What to work on:
A verbatim copy of the records below, pictures omitted, is the task.

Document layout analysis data
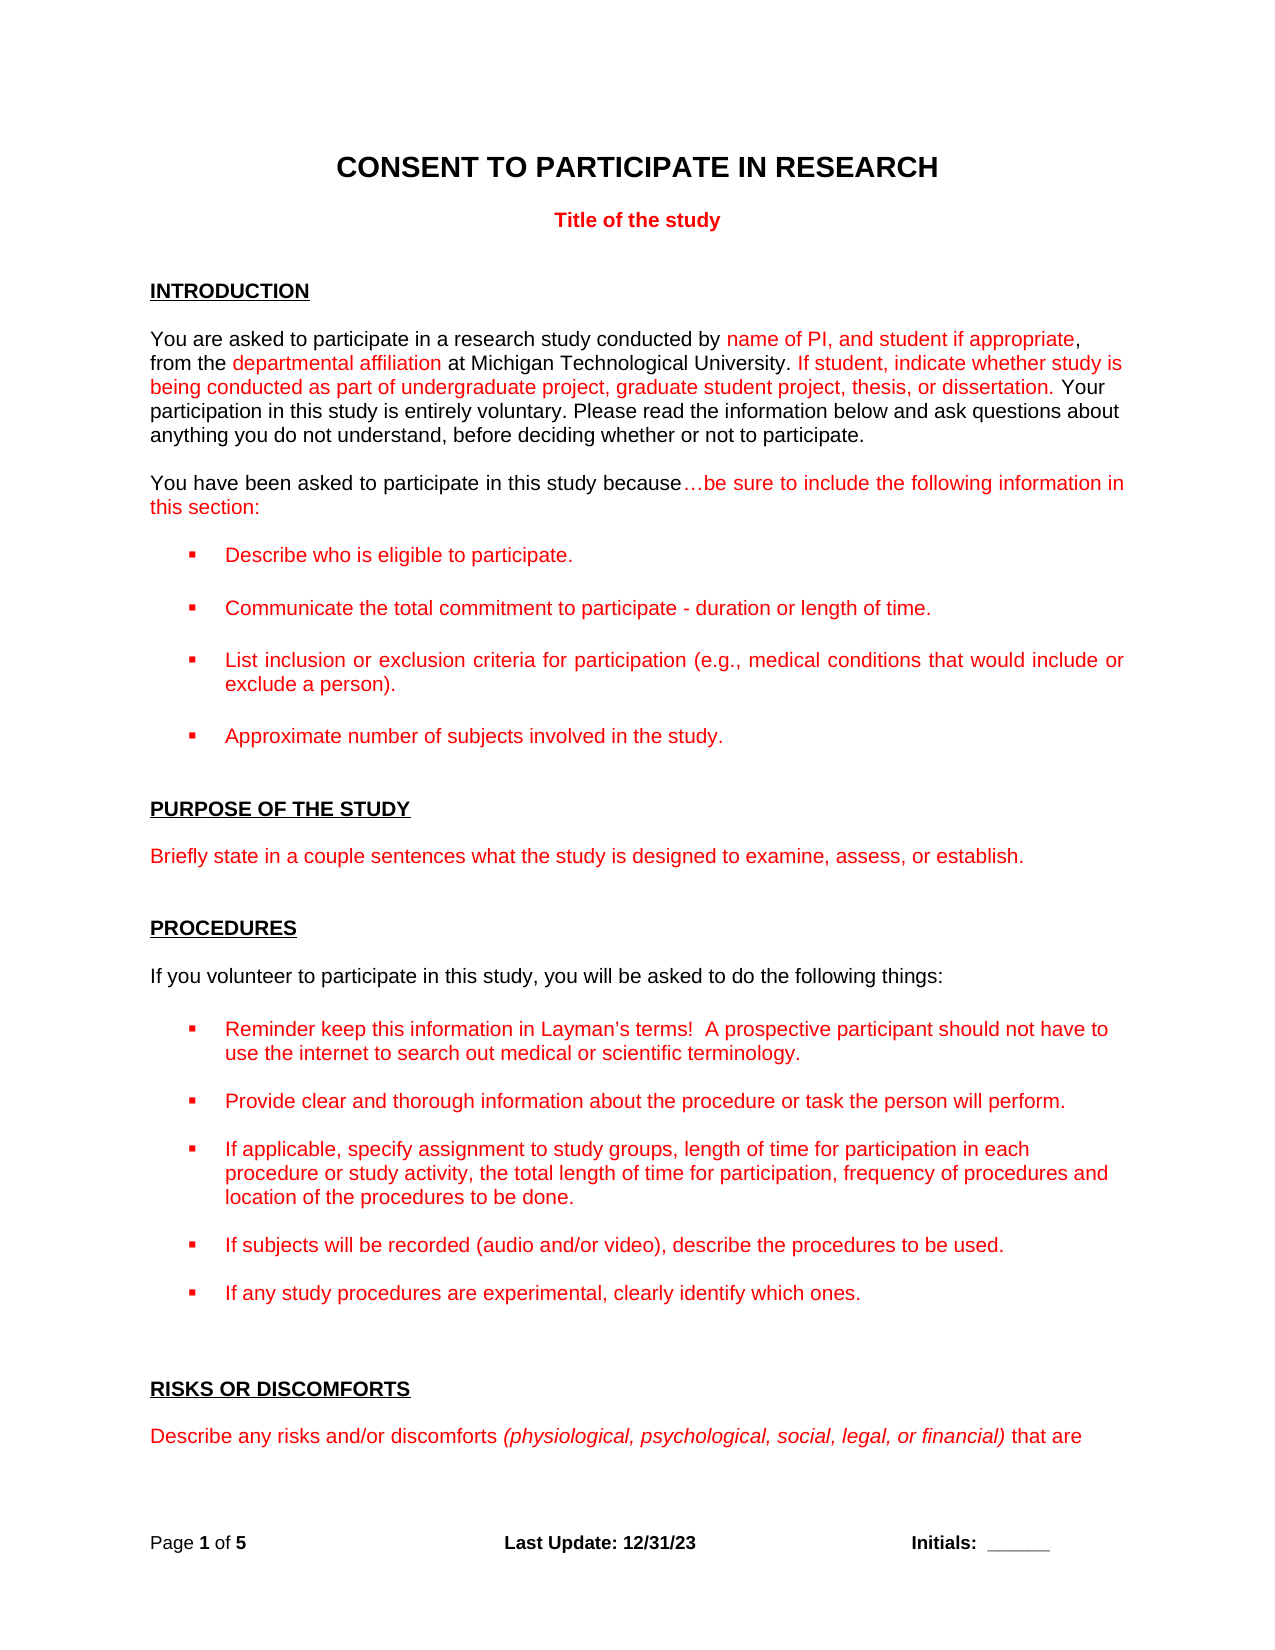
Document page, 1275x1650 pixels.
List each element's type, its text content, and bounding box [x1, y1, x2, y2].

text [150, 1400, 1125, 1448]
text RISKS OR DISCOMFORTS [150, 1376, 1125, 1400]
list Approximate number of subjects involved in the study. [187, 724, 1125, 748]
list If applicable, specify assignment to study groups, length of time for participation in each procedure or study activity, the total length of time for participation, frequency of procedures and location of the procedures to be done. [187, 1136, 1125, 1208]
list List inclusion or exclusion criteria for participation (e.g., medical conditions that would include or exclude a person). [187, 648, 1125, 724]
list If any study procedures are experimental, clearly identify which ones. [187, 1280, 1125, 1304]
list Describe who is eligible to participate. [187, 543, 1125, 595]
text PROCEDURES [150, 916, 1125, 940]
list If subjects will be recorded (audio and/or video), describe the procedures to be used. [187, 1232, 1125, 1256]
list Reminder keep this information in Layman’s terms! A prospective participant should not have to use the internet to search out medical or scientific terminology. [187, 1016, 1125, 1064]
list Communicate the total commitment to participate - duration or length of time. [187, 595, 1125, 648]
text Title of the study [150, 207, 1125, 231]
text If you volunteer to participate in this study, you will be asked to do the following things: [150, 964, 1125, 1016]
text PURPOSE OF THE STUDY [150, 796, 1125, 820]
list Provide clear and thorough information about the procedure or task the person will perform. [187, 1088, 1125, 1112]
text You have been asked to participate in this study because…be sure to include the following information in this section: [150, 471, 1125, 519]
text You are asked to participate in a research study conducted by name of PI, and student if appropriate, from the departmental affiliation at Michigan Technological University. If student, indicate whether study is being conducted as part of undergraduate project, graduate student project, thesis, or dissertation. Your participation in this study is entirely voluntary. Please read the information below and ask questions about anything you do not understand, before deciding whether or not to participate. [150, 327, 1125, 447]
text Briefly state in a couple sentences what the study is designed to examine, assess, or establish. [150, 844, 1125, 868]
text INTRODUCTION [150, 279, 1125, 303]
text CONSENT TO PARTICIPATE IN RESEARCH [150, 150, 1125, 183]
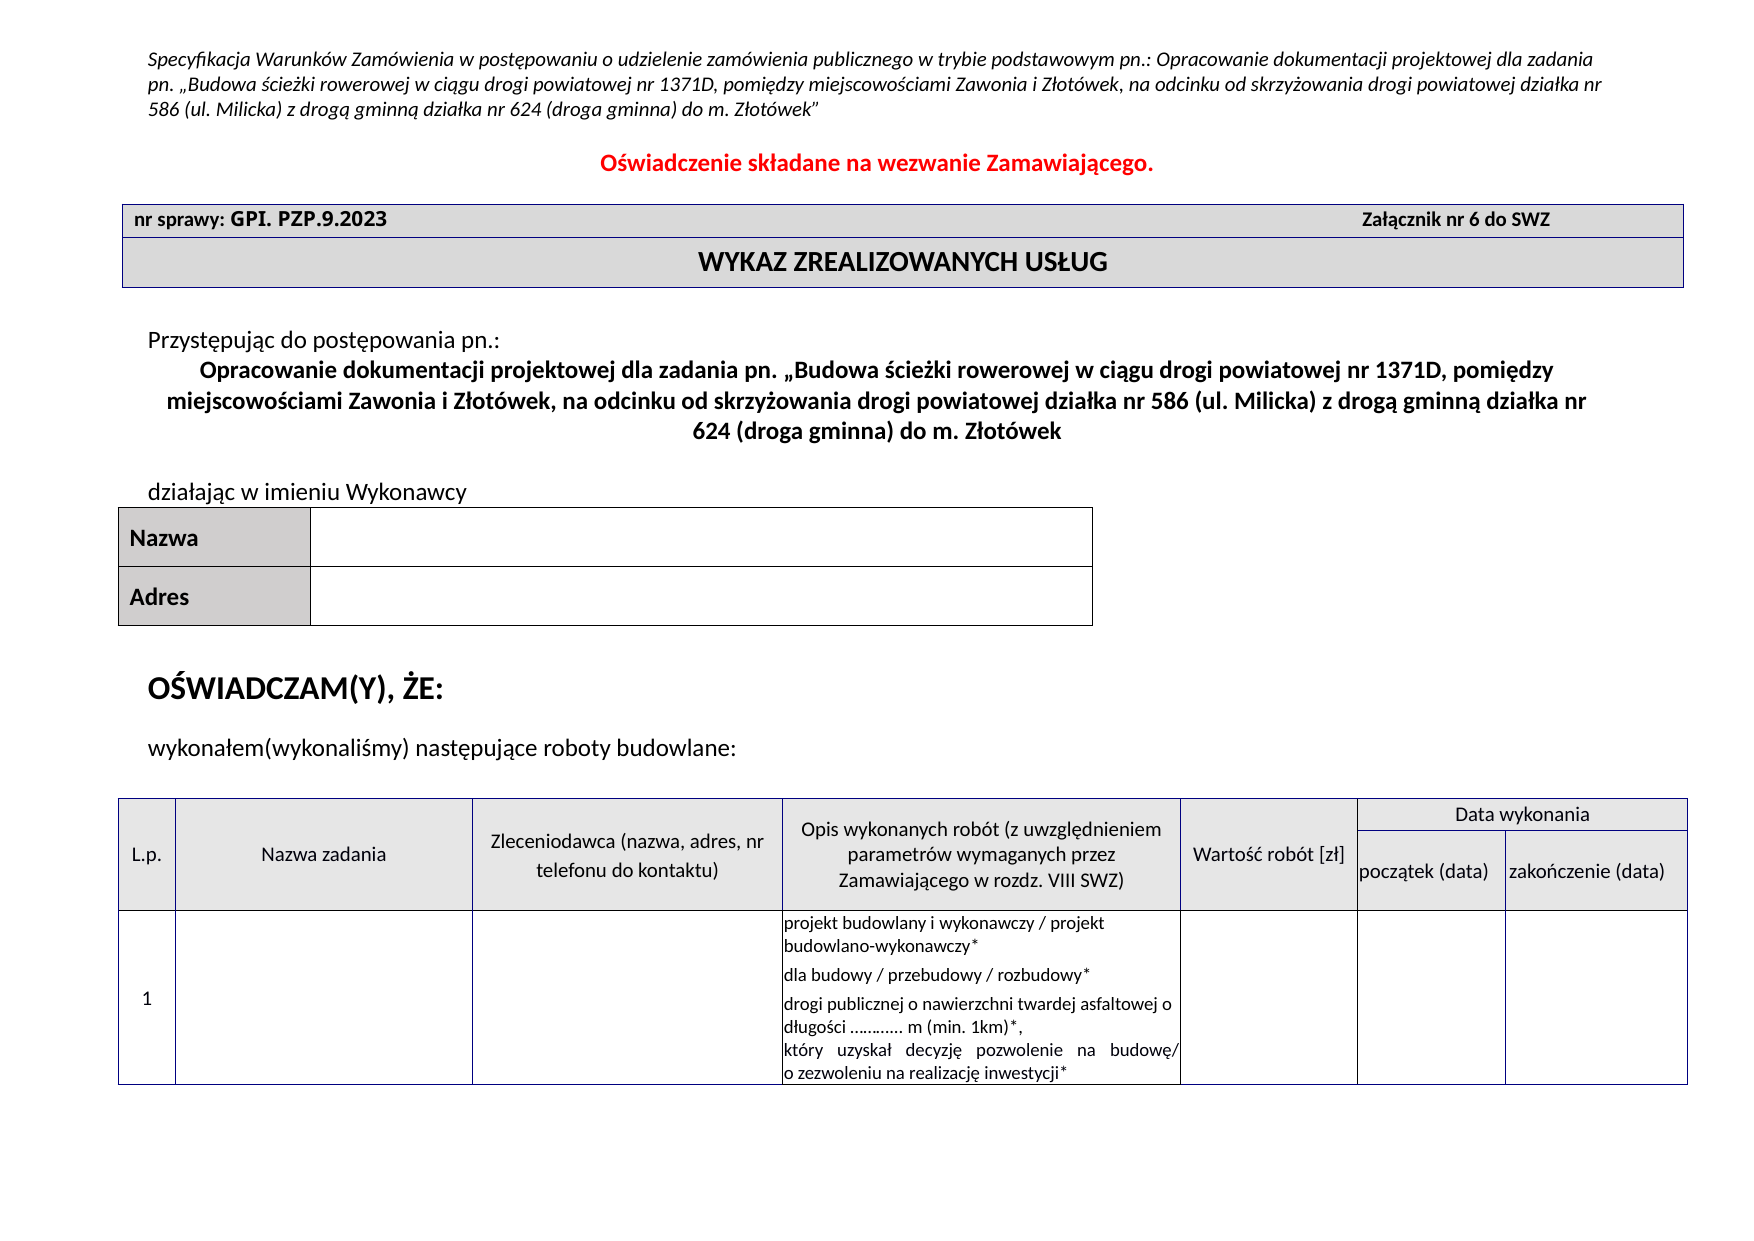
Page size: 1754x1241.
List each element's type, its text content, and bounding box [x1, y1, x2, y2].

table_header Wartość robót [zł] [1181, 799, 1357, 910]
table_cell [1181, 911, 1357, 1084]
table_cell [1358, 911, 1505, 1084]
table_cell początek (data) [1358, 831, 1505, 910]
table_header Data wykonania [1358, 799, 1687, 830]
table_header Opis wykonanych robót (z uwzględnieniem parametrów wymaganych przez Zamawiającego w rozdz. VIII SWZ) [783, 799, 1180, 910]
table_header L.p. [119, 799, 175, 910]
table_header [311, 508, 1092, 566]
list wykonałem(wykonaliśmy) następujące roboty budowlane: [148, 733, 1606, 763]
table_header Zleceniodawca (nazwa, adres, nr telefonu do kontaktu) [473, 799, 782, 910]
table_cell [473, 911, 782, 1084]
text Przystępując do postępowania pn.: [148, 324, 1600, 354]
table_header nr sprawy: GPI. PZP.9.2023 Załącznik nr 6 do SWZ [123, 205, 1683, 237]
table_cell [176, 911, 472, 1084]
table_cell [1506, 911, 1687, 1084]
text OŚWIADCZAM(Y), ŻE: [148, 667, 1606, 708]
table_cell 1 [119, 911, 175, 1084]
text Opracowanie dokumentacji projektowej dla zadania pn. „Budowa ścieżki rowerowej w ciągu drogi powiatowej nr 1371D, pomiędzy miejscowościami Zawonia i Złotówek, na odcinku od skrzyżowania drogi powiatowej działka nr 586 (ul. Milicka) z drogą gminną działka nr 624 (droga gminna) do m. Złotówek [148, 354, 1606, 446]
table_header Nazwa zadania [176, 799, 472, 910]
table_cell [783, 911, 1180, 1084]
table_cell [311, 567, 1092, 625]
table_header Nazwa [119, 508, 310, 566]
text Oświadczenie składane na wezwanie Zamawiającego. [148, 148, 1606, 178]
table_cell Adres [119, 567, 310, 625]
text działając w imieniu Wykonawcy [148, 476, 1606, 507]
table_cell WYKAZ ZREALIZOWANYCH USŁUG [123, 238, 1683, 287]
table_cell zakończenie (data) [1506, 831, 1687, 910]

Result for this task:
Document page, 1275x1650 pixels.
List each element's type, its text content, and bounding box [x1, y1, x2, y2].

text [150, 1400, 1125, 1448]
text RISKS OR DISCOMFORTS [150, 1376, 1125, 1400]
list Approximate number of subjects involved in the study. [187, 724, 1125, 748]
list If applicable, specify assignment to study groups, length of time for participation in each procedure or study activity, the total length of time for participation, frequency of procedures and location of the procedures to be done. [187, 1136, 1125, 1208]
list List inclusion or exclusion criteria for participation (e.g., medical conditions that would include or exclude a person). [187, 648, 1125, 724]
list If any study procedures are experimental, clearly identify which ones. [187, 1280, 1125, 1304]
list Describe who is eligible to participate. [187, 543, 1125, 595]
text PROCEDURES [150, 916, 1125, 940]
list If subjects will be recorded (audio and/or video), describe the procedures to be used. [187, 1232, 1125, 1256]
list Reminder keep this information in Layman’s terms! A prospective participant should not have to use the internet to search out medical or scientific terminology. [187, 1016, 1125, 1064]
list Communicate the total commitment to participate - duration or length of time. [187, 595, 1125, 648]
text Title of the study [150, 207, 1125, 231]
text If you volunteer to participate in this study, you will be asked to do the following things: [150, 964, 1125, 1016]
text PURPOSE OF THE STUDY [150, 796, 1125, 820]
list Provide clear and thorough information about the procedure or task the person will perform. [187, 1088, 1125, 1112]
text You have been asked to participate in this study because…be sure to include the following information in this section: [150, 471, 1125, 519]
text You are asked to participate in a research study conducted by name of PI, and student if appropriate, from the departmental affiliation at Michigan Technological University. If student, indicate whether study is being conducted as part of undergraduate project, graduate student project, thesis, or dissertation. Your participation in this study is entirely voluntary. Please read the information below and ask questions about anything you do not understand, before deciding whether or not to participate. [150, 327, 1125, 447]
text Briefly state in a couple sentences what the study is designed to examine, assess, or establish. [150, 844, 1125, 868]
text INTRODUCTION [150, 279, 1125, 303]
text CONSENT TO PARTICIPATE IN RESEARCH [150, 150, 1125, 183]
Page size: 1754x1241.
List each element's type, its text content, and bounding box [x1, y1, x2, y2].

table_header Wartość robót [zł] [1181, 799, 1357, 910]
table_cell [1181, 911, 1357, 1084]
table_cell [1358, 911, 1505, 1084]
table_cell początek (data) [1358, 831, 1505, 910]
table_header Data wykonania [1358, 799, 1687, 830]
table_header Opis wykonanych robót (z uwzględnieniem parametrów wymaganych przez Zamawiającego w rozdz. VIII SWZ) [783, 799, 1180, 910]
table_header L.p. [119, 799, 175, 910]
table_header [311, 508, 1092, 566]
list wykonałem(wykonaliśmy) następujące roboty budowlane: [148, 733, 1606, 763]
table_header Zleceniodawca (nazwa, adres, nr telefonu do kontaktu) [473, 799, 782, 910]
table_cell [473, 911, 782, 1084]
text Przystępując do postępowania pn.: [148, 324, 1600, 354]
table_header nr sprawy: GPI. PZP.9.2023 Załącznik nr 6 do SWZ [123, 205, 1683, 237]
table_cell [176, 911, 472, 1084]
table_cell [1506, 911, 1687, 1084]
text OŚWIADCZAM(Y), ŻE: [148, 667, 1606, 708]
table_cell 1 [119, 911, 175, 1084]
text Opracowanie dokumentacji projektowej dla zadania pn. „Budowa ścieżki rowerowej w ciągu drogi powiatowej nr 1371D, pomiędzy miejscowościami Zawonia i Złotówek, na odcinku od skrzyżowania drogi powiatowej działka nr 586 (ul. Milicka) z drogą gminną działka nr 624 (droga gminna) do m. Złotówek [148, 354, 1606, 446]
table_header Nazwa zadania [176, 799, 472, 910]
table_cell [783, 911, 1180, 1084]
table_cell [311, 567, 1092, 625]
table_header Nazwa [119, 508, 310, 566]
text Oświadczenie składane na wezwanie Zamawiającego. [148, 148, 1606, 178]
table_cell Adres [119, 567, 310, 625]
text działając w imieniu Wykonawcy [148, 476, 1606, 507]
table_cell WYKAZ ZREALIZOWANYCH USŁUG [123, 238, 1683, 287]
table_cell zakończenie (data) [1506, 831, 1687, 910]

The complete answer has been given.